1.Start Jupyter Lab in in interactive job

Start an Interactive job and then in your interactive session enter the following:

unset XDG_RUNTIME_DIR
module load anaconda/3-5.2.0
ipnport=$(shuf -i8000-9999 -n1)
echo $ipnport
ipnip=$(hostname -i)
echo $ipnip
jupyter-lab --no-browser --port=$ipnport --ip=$ipnip

An output similar to the one below indicates that Jupyter Lab has started:

$ jupyter-lab --no-browser --port=$ipnport --ip=$ipnip

[I 13:12:03.404 LabApp] JupyterLab beta preview extension loaded from /gpfs/runtime/opt/anaconda/3-5.2.0/lib/python3.6/site-packages/jupyterlab

[I 13:12:03.404 LabApp] JupyterLab application directory is /gpfs/runtime/opt/anaconda/3-5.2.0/share/jupyter/lab

[I 13:12:03.410 LabApp] Serving notebooks from local directory: /gpfs_home/yliu385

[I 13:12:03.410 LabApp] 0 active kernels

[I 13:12:03.410 LabApp] The Jupyter Notebook is running at:

[I 13:12:03.410 LabApp] http://172.20.209.7:9414/?token=dd9936098d03b8195fc626f017c97ca56a054887d134cb1e

[I 13:12:03.410 LabApp] Use Control-C to stop this server and shut down all kernels (twice to skip confirmation).

[C 13:12:03.411 LabApp]

2. Setup an ssh tunnel to the server

Open a terminal on your machine and enter the following line (replace $ipnip and $ipnport with the values from the two echo commands in the previous step).

 ssh -N -L $ipnport:$ipnip:$ipnport user@ssh.ccv.brown.edu

If you are using Windows, follow the Tunneling into Jupyter with Windows documentation to complete this step.

Enter your Oscar password.
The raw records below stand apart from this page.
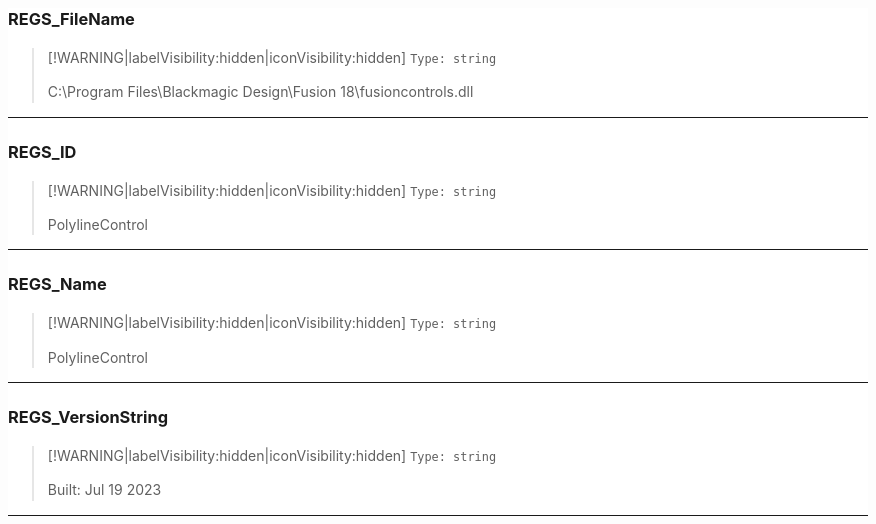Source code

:### REGS_FileName
> [!WARNING|labelVisibility:hidden|iconVisibility:hidden]
> `Type: string`
>
> C:\Program Files\Blackmagic Design\Fusion 18\fusioncontrols.dll
>
___

### REGS_ID
> [!WARNING|labelVisibility:hidden|iconVisibility:hidden]
> `Type: string`
>
> PolylineControl
>
___

### REGS_Name
> [!WARNING|labelVisibility:hidden|iconVisibility:hidden]
> `Type: string`
>
> PolylineControl
>
___

### REGS_VersionString
> [!WARNING|labelVisibility:hidden|iconVisibility:hidden]
> `Type: string`
>
> Built: Jul 19 2023
>
___


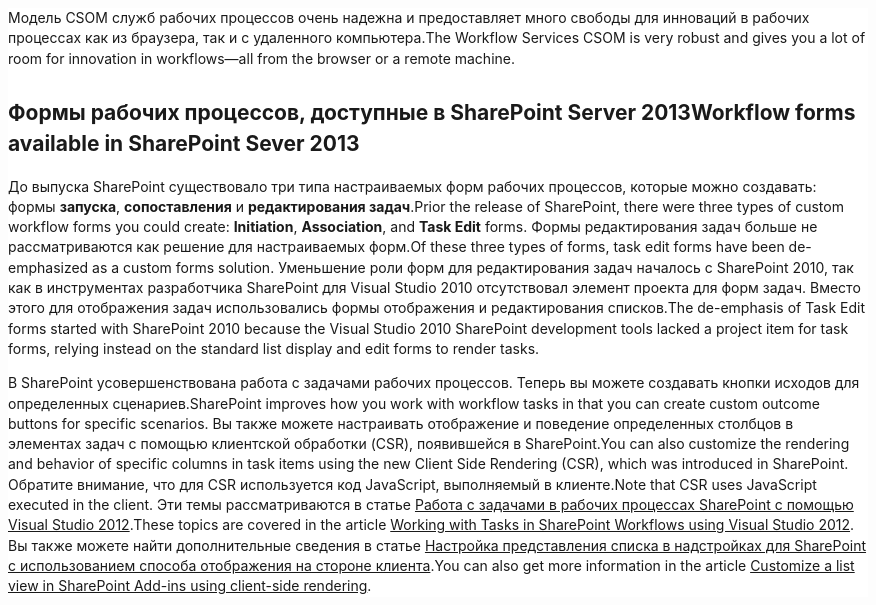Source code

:   
<span data-ttu-id="f58b4-152">Модель CSOM служб рабочих процессов очень надежна и предоставляет много свободы для инноваций в рабочих процессах как из браузера, так и с удаленного компьютера.</span><span class="sxs-lookup"><span data-stu-id="f58b4-152">The Workflow Services CSOM is very robust and gives you a lot of room for innovation in workflows—all from the browser or a remote machine.</span></span>
  
    
    

## <a name="workflow-forms-available-in-sharepoint-sever-2013"></a><span data-ttu-id="f58b4-153">Формы рабочих процессов, доступные в SharePoint Server 2013</span><span class="sxs-lookup"><span data-stu-id="f58b4-153">Workflow forms available in SharePoint Sever 2013</span></span>
<span data-ttu-id="f58b4-154"><a name="sec3"> </a></span><span class="sxs-lookup"><span data-stu-id="f58b4-154"><a name="sec3"> </a></span></span>

<span data-ttu-id="f58b4-155">До выпуска SharePoint существовало три типа настраиваемых форм рабочих процессов, которые можно создавать: формы **запуска**, **сопоставления** и **редактирования задач**.</span><span class="sxs-lookup"><span data-stu-id="f58b4-155">Prior the release of SharePoint, there were three types of custom workflow forms you could create: **Initiation**, **Association**, and **Task Edit** forms.</span></span> <span data-ttu-id="f58b4-156">Формы редактирования задач больше не рассматриваются как решение для настраиваемых форм.</span><span class="sxs-lookup"><span data-stu-id="f58b4-156">Of these three types of forms, task edit forms have been de-emphasized as a custom forms solution.</span></span> <span data-ttu-id="f58b4-157">Уменьшение роли форм для редактирования задач началось с SharePoint 2010, так как в инструментах разработчика SharePoint для Visual Studio 2010 отсутствовал элемент проекта для форм задач. Вместо этого для отображения задач использовались формы отображения и редактирования списков.</span><span class="sxs-lookup"><span data-stu-id="f58b4-157">The de-emphasis of Task Edit forms started with SharePoint 2010 because the Visual Studio 2010 SharePoint development tools lacked a project item for task forms, relying instead on the standard list display and edit forms to render tasks.</span></span>
  
    
    
<span data-ttu-id="f58b4-158">В SharePoint усовершенствована работа с задачами рабочих процессов. Теперь вы можете создавать кнопки исходов для определенных сценариев.</span><span class="sxs-lookup"><span data-stu-id="f58b4-158">SharePoint improves how you work with workflow tasks in that you can create custom outcome buttons for specific scenarios.</span></span> <span data-ttu-id="f58b4-159">Вы также можете настраивать отображение и поведение определенных столбцов в элементах задач с помощью клиентской обработки (CSR), появившейся в SharePoint.</span><span class="sxs-lookup"><span data-stu-id="f58b4-159">You can also customize the rendering and behavior of specific columns in task items using the new Client Side Rendering (CSR), which was introduced in SharePoint.</span></span> <span data-ttu-id="f58b4-160">Обратите внимание, что для CSR используется код JavaScript, выполняемый в клиенте.</span><span class="sxs-lookup"><span data-stu-id="f58b4-160">Note that CSR uses JavaScript executed in the client.</span></span> <span data-ttu-id="f58b4-161">Эти темы рассматриваются в статье [Работа с задачами в рабочих процессах SharePoint с помощью Visual Studio 2012](working-with-tasks-in-sharepoint-workflows-using-visual-studio-2012.md).</span><span class="sxs-lookup"><span data-stu-id="f58b4-161">These topics are covered in the article  [Working with Tasks in SharePoint Workflows using Visual Studio 2012](working-with-tasks-in-sharepoint-workflows-using-visual-studio-2012.md).</span></span> <span data-ttu-id="f58b4-162">Вы также можете найти дополнительные сведения в статье [Настройка представления списка в надстройках для SharePoint с использованием способа отображения на стороне клиента](http://msdn.microsoft.com/library/8d5cabb2-70d0-46a0-bfe0-9e21f8d67d86%28Office.15%29.aspx).</span><span class="sxs-lookup"><span data-stu-id="f58b4-162">You can also get more information in the article  [Customize a list view in SharePoint Add-ins using client-side rendering](http://msdn.microsoft.com/library/8d5cabb2-70d0-46a0-bfe0-9e21f8d67d86%28Office.15%29.aspx).</span></span>
  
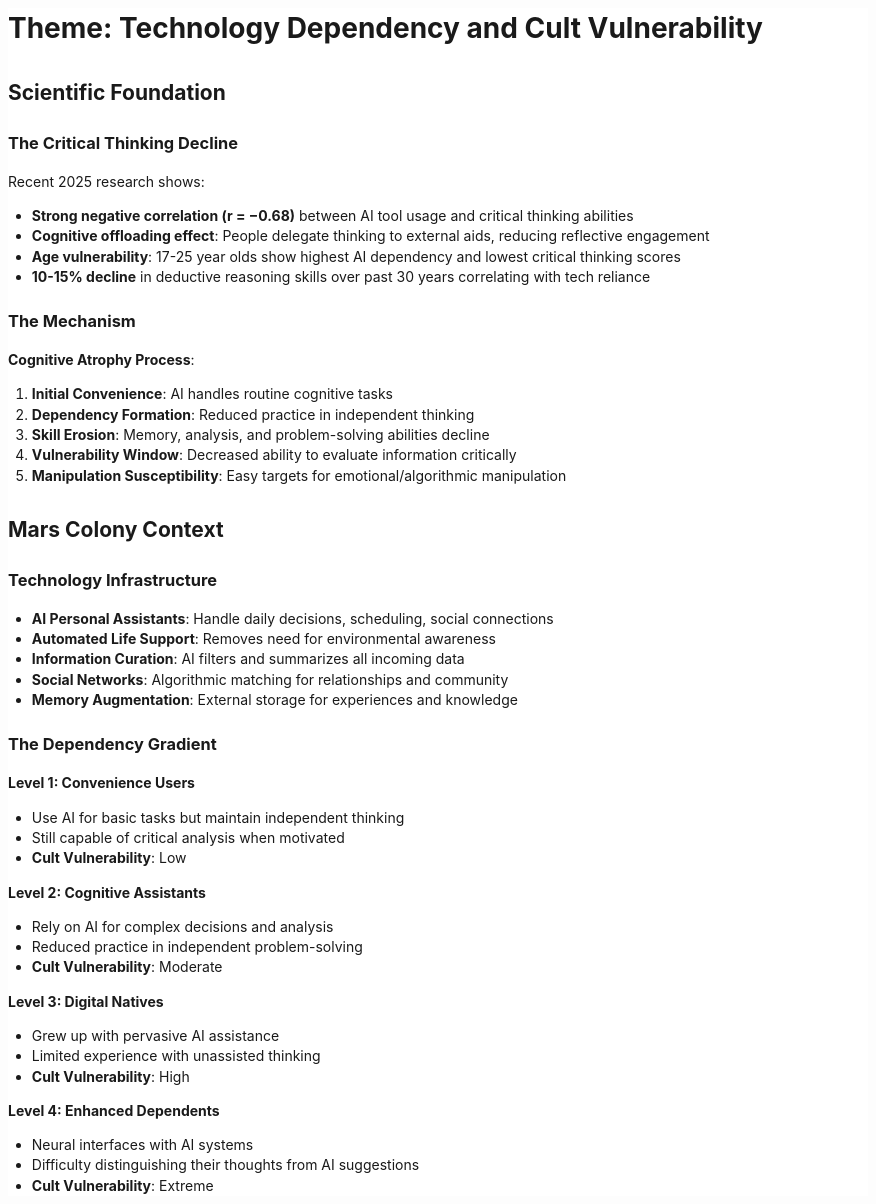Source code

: # Theme: Technology Dependency and Cult Vulnerability

## Scientific Foundation

### The Critical Thinking Decline
Recent 2025 research shows:
- **Strong negative correlation (r = −0.68)** between AI tool usage and critical thinking abilities
- **Cognitive offloading effect**: People delegate thinking to external aids, reducing reflective engagement
- **Age vulnerability**: 17-25 year olds show highest AI dependency and lowest critical thinking scores
- **10-15% decline** in deductive reasoning skills over past 30 years correlating with tech reliance

### The Mechanism
**Cognitive Atrophy Process**:
1. **Initial Convenience**: AI handles routine cognitive tasks
2. **Dependency Formation**: Reduced practice in independent thinking
3. **Skill Erosion**: Memory, analysis, and problem-solving abilities decline
4. **Vulnerability Window**: Decreased ability to evaluate information critically
5. **Manipulation Susceptibility**: Easy targets for emotional/algorithmic manipulation

## Mars Colony Context

### Technology Infrastructure
- **AI Personal Assistants**: Handle daily decisions, scheduling, social connections
- **Automated Life Support**: Removes need for environmental awareness
- **Information Curation**: AI filters and summarizes all incoming data
- **Social Networks**: Algorithmic matching for relationships and community
- **Memory Augmentation**: External storage for experiences and knowledge

### The Dependency Gradient
**Level 1: Convenience Users**
- Use AI for basic tasks but maintain independent thinking
- Still capable of critical analysis when motivated
- **Cult Vulnerability**: Low

**Level 2: Cognitive Assistants**
- Rely on AI for complex decisions and analysis
- Reduced practice in independent problem-solving
- **Cult Vulnerability**: Moderate

**Level 3: Digital Natives**
- Grew up with pervasive AI assistance
- Limited experience with unassisted thinking
- **Cult Vulnerability**: High

**Level 4: Enhanced Dependents**
- Neural interfaces with AI systems
- Difficulty distinguishing their thoughts from AI suggestions
- **Cult Vulnerability**: Extreme
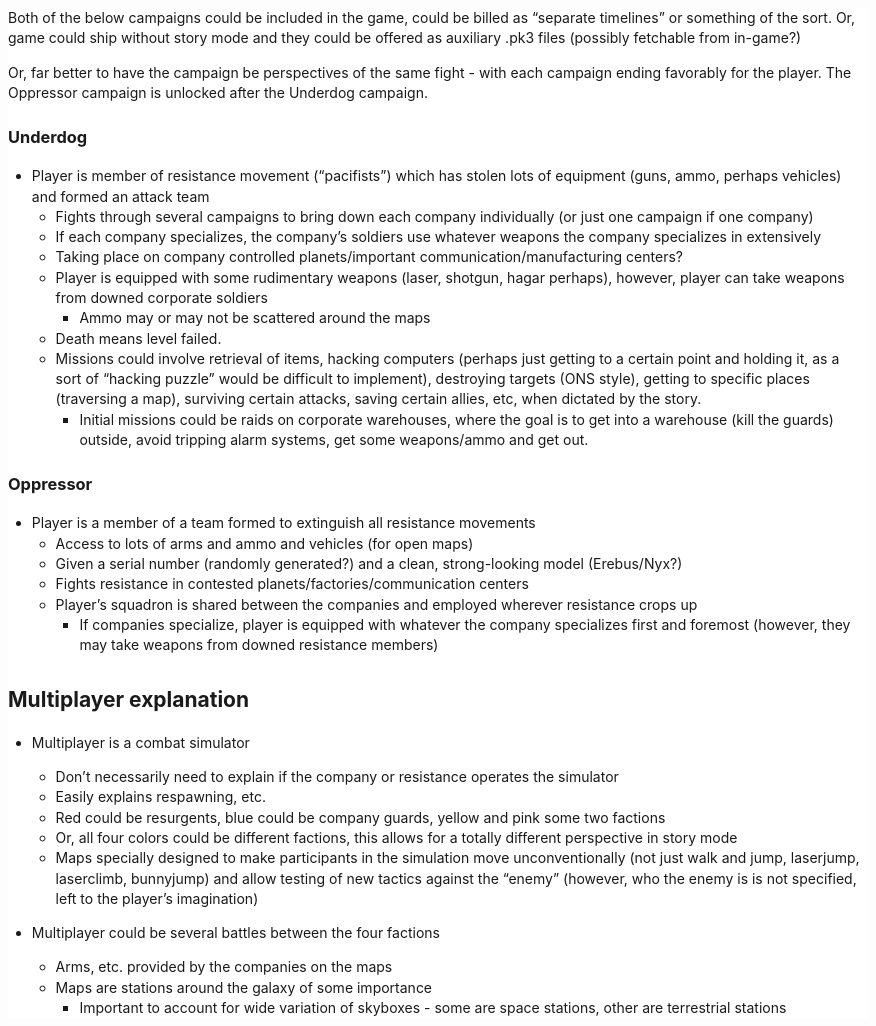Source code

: Both of the below campaigns could be included in the game, could be billed as “separate timelines” or something of the sort.
Or, game could ship without story mode and they could be offered as auxiliary .pk3 files (possibly fetchable from in-game?)

Or, far better to have the campaign be perspectives of the same fight - with each campaign ending favorably for the player. The Oppressor campaign is unlocked after the Underdog campaign.

### Underdog

-   Player is member of resistance movement (“pacifists”) which has stolen lots of equipment (guns, ammo, perhaps vehicles) and formed an attack team
    -   Fights through several campaigns to bring down each company individually (or just one campaign if one company)
    -   If each company specializes, the company’s soldiers use whatever weapons the company specializes in extensively
    -   Taking place on company controlled planets/important communication/manufacturing centers?
    -   Player is equipped with some rudimentary weapons (laser, shotgun, hagar perhaps), however, player can take weapons from downed corporate soldiers
        -   Ammo may or may not be scattered around the maps
    -   Death means level failed.
    -   Missions could involve retrieval of items, hacking computers (perhaps just getting to a certain point and holding it, as a sort of “hacking puzzle” would be difficult to implement), destroying targets (ONS style), getting to specific places (traversing a map), surviving certain attacks, saving certain allies, etc, when dictated by the story.
        -   Initial missions could be raids on corporate warehouses, where the goal is to get into a warehouse (kill the guards) outside, avoid tripping alarm systems, get some weapons/ammo and get out.

### Oppressor

-   Player is a member of a team formed to extinguish all resistance movements
    -   Access to lots of arms and ammo and vehicles (for open maps)
    -   Given a serial number (randomly generated?) and a clean, strong-looking model (Erebus/Nyx?)
    -   Fights resistance in contested planets/factories/communication centers
    -   Player’s squadron is shared between the companies and employed wherever resistance crops up
        -   If companies specialize, player is equipped with whatever the company specializes first and foremost (however, they may take weapons from downed resistance members)

Multiplayer explanation
-----------------------

-   Multiplayer is a combat simulator
    -   Don’t necessarily need to explain if the company or resistance operates the simulator
    -   Easily explains respawning, etc.
    -   Red could be resurgents, blue could be company guards, yellow and pink some two factions
    -   Or, all four colors could be different factions, this allows for a totally different perspective in story mode
    -   Maps specially designed to make participants in the simulation move unconventionally (not just walk and jump, laserjump, laserclimb, bunnyjump) and allow testing of new tactics against the “enemy” (however, who the enemy is is not specified, left to the player’s imagination)

-   Multiplayer could be several battles between the four factions
    -   Arms, etc. provided by the companies on the maps
    -   Maps are stations around the galaxy of some importance
        -   Important to account for wide variation of skyboxes - some are space stations, other are terrestrial stations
Note it will appear that nothing has happened.

3. Open a browser to view the notebook

Open a browser on your local machine to the address:

localhost:$ipnport  (prefix w/ http:// if using password)

Again, you need to replace $ipnport with the value from the first echo command in Step 1. The notebook will ask for a token. You can copy the token from the output from Step 2.

4. Press Ctrl+C twice to kill your Jupyter Lab server

Once you finish and no longer need the Jupyter Lab server, you can kill the server by pressing Ctrl+C twice in your interactive session.